Wednesday
Sep
24
2025
12:00 PM EDT
Location
CODA Building 9th floor Atrium & Virtual
Event Fee
N/A

Machine Learning Seminar Series Fall 2025 | LLM Reasoning Beyond Scaling

All Seminars Held on Wednesdays 12pm - 1pm

Abstract: Large reasoning models have demonstrated capabilities to solve competition-level math problems, answer “deep research” questions, and address complex coding needs. Much of this progress has been enabled by scaling of data: pre-training data to learn vast knowledge, fine-tuning data to learn natural language reasoning, and RL environments to refine that reasoning. In this talk, I will describe the current LLM reasoning paradigm, its boundaries, and the future of LLM reasoning beyond scaling. First, I will describe the state of reasoning models and where I think scaling can lead to some additional (though perhaps limited) successes. I will then shift to discussing more fundamental issues with models that scale will not resolve in the next few years. I will touch on four current limitations: outdated knowledge, generator-validator gaps, limited creativity, and poor compositional generalization. In all cases, fundamental limitations of LLMs or of supervised learning in general make these problems challenging, inviting future study and novel solutions beyond scaling.

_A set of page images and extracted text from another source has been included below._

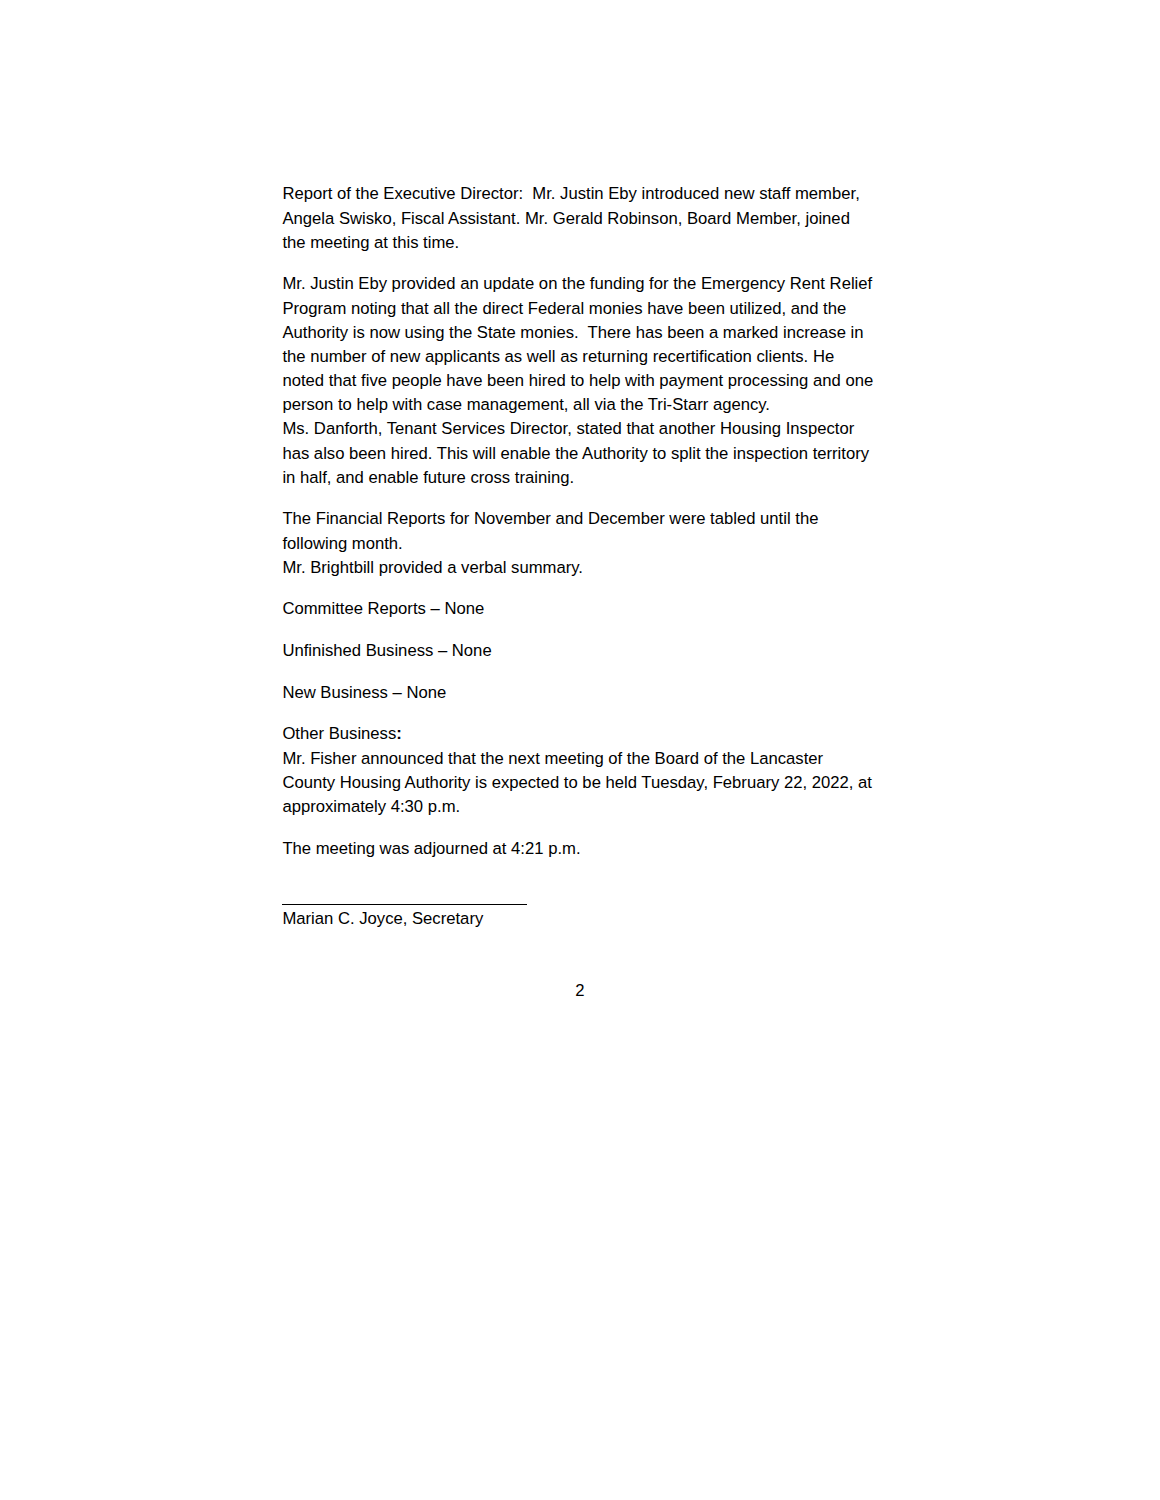Report of the Executive Director: Mr. Justin Eby introduced new staff member, Angela Swisko, Fiscal Assistant. Mr. Gerald Robinson, Board Member, joined the meeting at this time.
Mr. Justin Eby provided an update on the funding for the Emergency Rent Relief Program noting that all the direct Federal monies have been utilized, and the Authority is now using the State monies. There has been a marked increase in the number of new applicants as well as returning recertification clients. He noted that five people have been hired to help with payment processing and one person to help with case management, all via the Tri-Starr agency.
Ms. Danforth, Tenant Services Director, stated that another Housing Inspector has also been hired. This will enable the Authority to split the inspection territory in half, and enable future cross training.
The Financial Reports for November and December were tabled until the following month.
Mr. Brightbill provided a verbal summary.
Committee Reports – None
Unfinished Business – None
New Business – None
Other Business:
Mr. Fisher announced that the next meeting of the Board of the Lancaster County Housing Authority is expected to be held Tuesday, February 22, 2022, at approximately 4:30 p.m.
The meeting was adjourned at 4:21 p.m.
Marian C. Joyce, Secretary
2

Bio: Greg Durrett is an associate professor in the Department of Computer Science and the Center for Data Science at New York University. His research is broadly in the areas of natural language processing and machine learning. Currently, his group’s focus is on reasoning about knowledge in text, verifying correctness of generation methods, and studying how to make progress on problems that defy LLM scaling. He is a 2023 Sloan Research Fellow and a recipient of a 2022 NSF CAREER award. He has served in numerous roles for ACL conferences, recently as a member of the NAACL Board since 2024 and as Senior Area Chair for ACL 2025 and EMNLP 2025. He received his BS in Computer Science and Mathematics from MIT and his PhD in Computer Science from UC Berkeley, where he was advised by Dan Klein.